Weisrock, David W. (2012). Data from: Concordance analysis in mitogenomic phylogenetics [Dataset]. Dryad.


Here I advocate the utility of Bayesian concordance analysis as a mechanism for exploring the magnitude and source of phylogenetic signal in concatenated mitogenomic phylogenetic studies. While typically applied to the study of independently evolving gene trees, Bayesian concordance analysis can also be applied to linked, but individually analyzed, gene regions using a prior probability that reflects the expectation of similar phylogenetic reconstructions.
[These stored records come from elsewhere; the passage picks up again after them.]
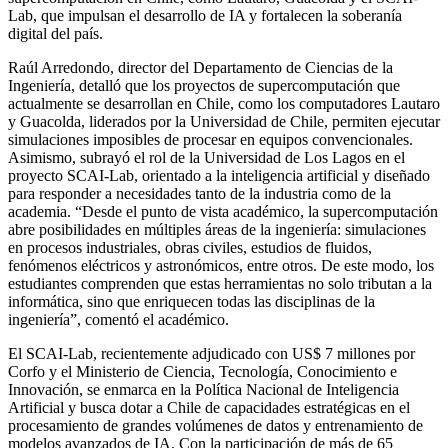
Lab, que impulsan el desarrollo de IA y fortalecen la soberanía
digital del país.
Raúl Arredondo, director del Departamento de Ciencias de la
Ingeniería, detalló que los proyectos de supercomputación que
actualmente se desarrollan en Chile, como los computadores Lautaro
y Guacolda, liderados por la Universidad de Chile, permiten ejecutar
simulaciones imposibles de procesar en equipos convencionales.
Asimismo, subrayó el rol de la Universidad de Los Lagos en el
proyecto SCAI-Lab, orientado a la inteligencia artificial y diseñado
para responder a necesidades tanto de la industria como de la
academia. “Desde el punto de vista académico, la supercomputación
abre posibilidades en múltiples áreas de la ingeniería: simulaciones
en procesos industriales, obras civiles, estudios de fluidos,
fenómenos eléctricos y astronómicos, entre otros. De este modo, los
estudiantes comprenden que estas herramientas no solo tributan a la
informática, sino que enriquecen todas las disciplinas de la
ingeniería”, comentó el académico.
El SCAI-Lab, recientemente adjudicado con US$ 7 millones por
Corfo y el Ministerio de Ciencia, Tecnología, Conocimiento e
Innovación, se enmarca en la Política Nacional de Inteligencia
Artificial y busca dotar a Chile de capacidades estratégicas en el
procesamiento de grandes volúmenes de datos y entrenamiento de
modelos avanzados de IA. Con la participación de más de 65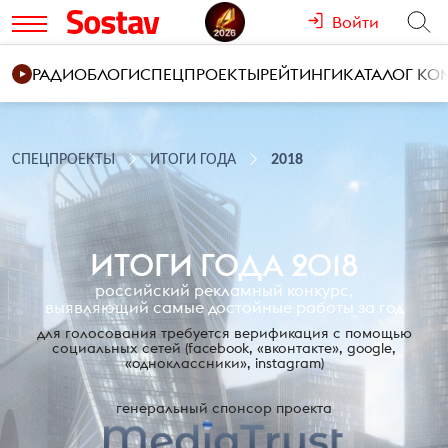
Войти
РАДИО
БЛОГИ
СПЕЦПРОЕКТЫ
РЕЙТИНГИ
КАТАЛОГ К
СПЕЦПРОЕКТЫ
ИТОГИ ГОДА
2018
ИТОГИ ГОДА 2018
российский рекламный конкурс,
выявляющий самые достойные работы за год
для голосования требуется верификация с помощью
социальных сетей
(facebook, «вконтакте», google,
«одноклассники», instagram)
генеральный спонсор проекта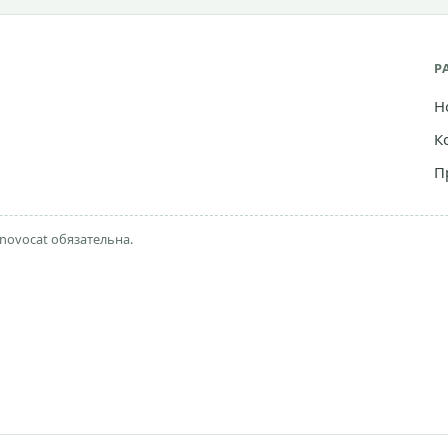
Р
Н
К
П
novocat обязательна.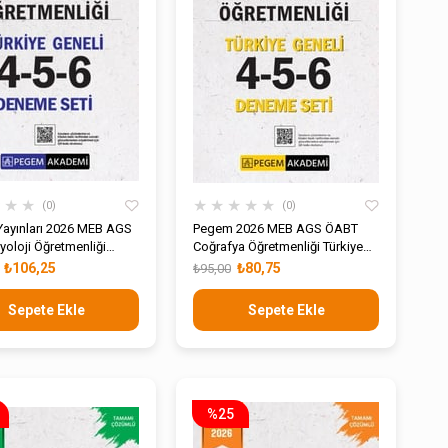
★
★
★
★
★
★
★
★
0
0
ayınları 2026 MEB AGS
Pegem 2026 MEB AGS ÖABT
yoloji Öğretmenliği
Coğrafya Öğretmenliği Türkiye
Çözümlü Türkiye Geneli
Geneli 4-5-6 Deneme Seti
₺106,25
₺80,75
₺95,00
eneme Seti
Sepete Ekle
Sepete Ekle
%25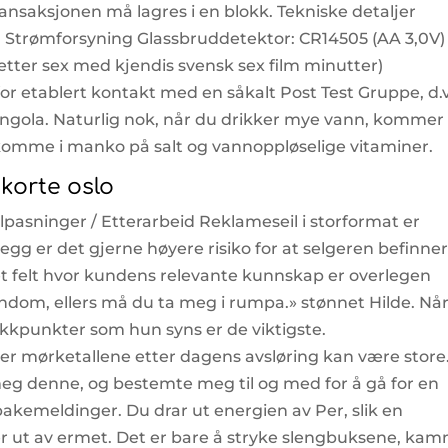
transaksjonen må lagres i en blokk. Tekniske detaljer
) Strømforsyning Glassbruddetektor: CR14505 (AA 3,0V)
 etter sex med kjendis svensk sex film minutter)
r etablert kontakt med en såkalt Post Test Gruppe, d.v
ongola. Naturlig nok, når du drikker mye vann, kommer
 komme i manko på salt og vannoppløselige vitaminer.
korte oslo
pasninger / Etterarbeid Reklameseil i storformat er
llegg er det gjerne høyere risiko for at selgeren befinne
t felt hvor kundens relevante kunnskap er overlegen
ondom, ellers må du ta meg i rumpa.» stønnet Hilde. Nå
ekkpunkter som hun syns er de viktigste.
r mørketallene etter dagens avsløring kan være store
eg denne, og bestemte meg til og med for å gå for en
akemeldinger. Du drar ut energien av Per, slik en
er ut av ermet. Det er bare å stryke slengbuksene, ka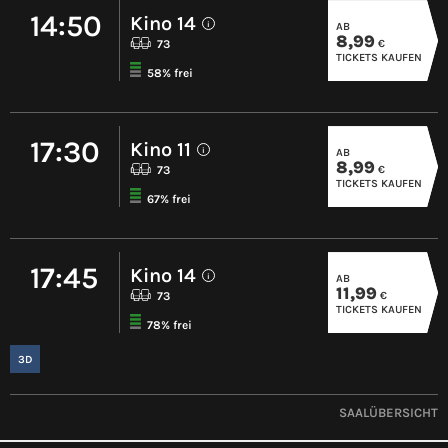
14:50
Kino 14
AB
i
8,99
€
73
TICKETS KAUFEN
58% frei
17:30
Kino 11
AB
i
8,99
€
73
TICKETS KAUFEN
67% frei
17:45
Kino 14
AB
i
11,99
€
73
TICKETS KAUFEN
78% frei
3D
SAALÜBERSICHT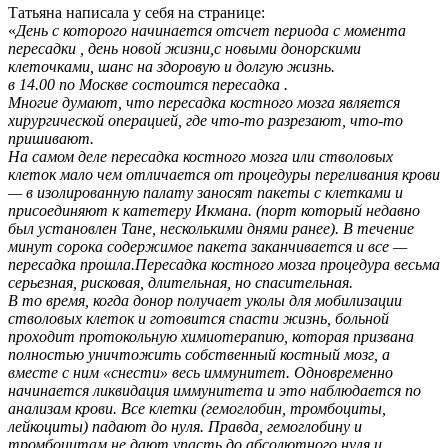
Татьяна написала у себя на странице:
«
День с которого начинается отсчет периода с момента
пересадки , день новой жизни,с новыми донорскими
клеточками, шанс на здоровую и долгую жизнь.
в 14.00 по Москве состоится пересадка .
Многие думают, что пересадка костного мозга является
хирургической операцией, где что-то разрезают, что-то
пришивают.
На самом деле пересадка костного мозга или стволовых
клеток мало чем отличается от процедуры переливания крови
— в изолированную палату заносят пакеты с клетками и
присоединяют к катетеру Икмана. (порт который недавно
был установлен Тане, несколькими днями ранее). В течение
минут сорока содержимое пакета заканчивается и все —
пересадка прошла.Пересадка костного мозга процедура весьма
серьезная, рисковая, длительная, но спасительная.
В то время, когда донор получает уколы для мобилизации
стволовых клеток и готовится спасти жизнь, больной
проходит протокольную химиотерапию, которая призвана
полностью уничтожить собственный костный мозг, а
вместе с ним «снести» весь иммунитет. Одновременно
начинается ликвидация иммунитета и это наблюдается по
анализам крови. Все клетки (гемоглобин, тромбоциты,
лейкоциты) падают до нуля. Правда, гемоглобину и
тромбоцитам не дают упасть до абсолютного нуля и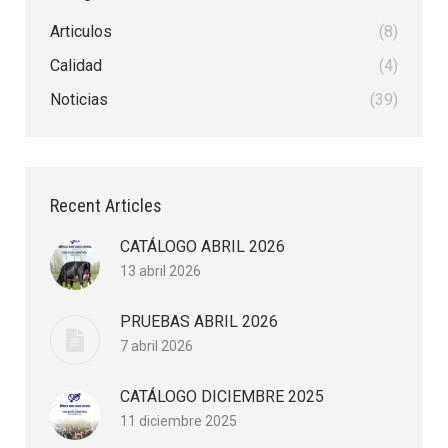
Articulos
(8)
Calidad
(4)
Noticias
(39)
Recent Articles
CATÁLOGO ABRIL 2026
13 abril 2026
PRUEBAS ABRIL 2026
7 abril 2026
CATÁLOGO DICIEMBRE 2025
11 diciembre 2025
For true branches in the mitogenomic tree, concordance factors should represent the number of gene regions that contain phylogenetic signal for a particular clade. As a demonstration of the application of Bayesian concordance analysis to empirical data, I analyzed two different salamander (Hynobiidae and Plethodontidae) mitogenomic data sets using a gene-based partitioning strategy. The results revealed many strongly supported clades in the concatenated trees that have high concordance factors, permitting the inference that these are robustly resolved through phylogenetic signal distributed across the mitogenome. In contrast, a number of strongly supported clades in the concatenated tree received low concordance factors, indicating that their reconstruction is either driven primarily by phylogenetic signal in a small number of gene regions, or that they are inconsistent reconstructions influenced by properties of the data that can produce inaccurate trees (e.g., compositional bias, selection, etc.). Exploration of the Bayesian joint posterior distribution of trees highlighted partitions that contribute phylogenetic information to similar clade reconstructions. This approach was particularly insightful in the hynobiid data, where different combinations of genes were identified that support alternative tree reconstructions. Concatenated analysis of these different subsets of genes highlighted through Bayesian concordance analysis produced strongly supported and contrasting trees, demonstrating the potential for inconsistency in concatenated mitogenomic phylogenetics. The overall results presented here suggest that Bayesian concordance analysis can serve as an effective exploration of the influence of different gene regions in mitogenomic (and other organellar genomic) phylogenetic studies.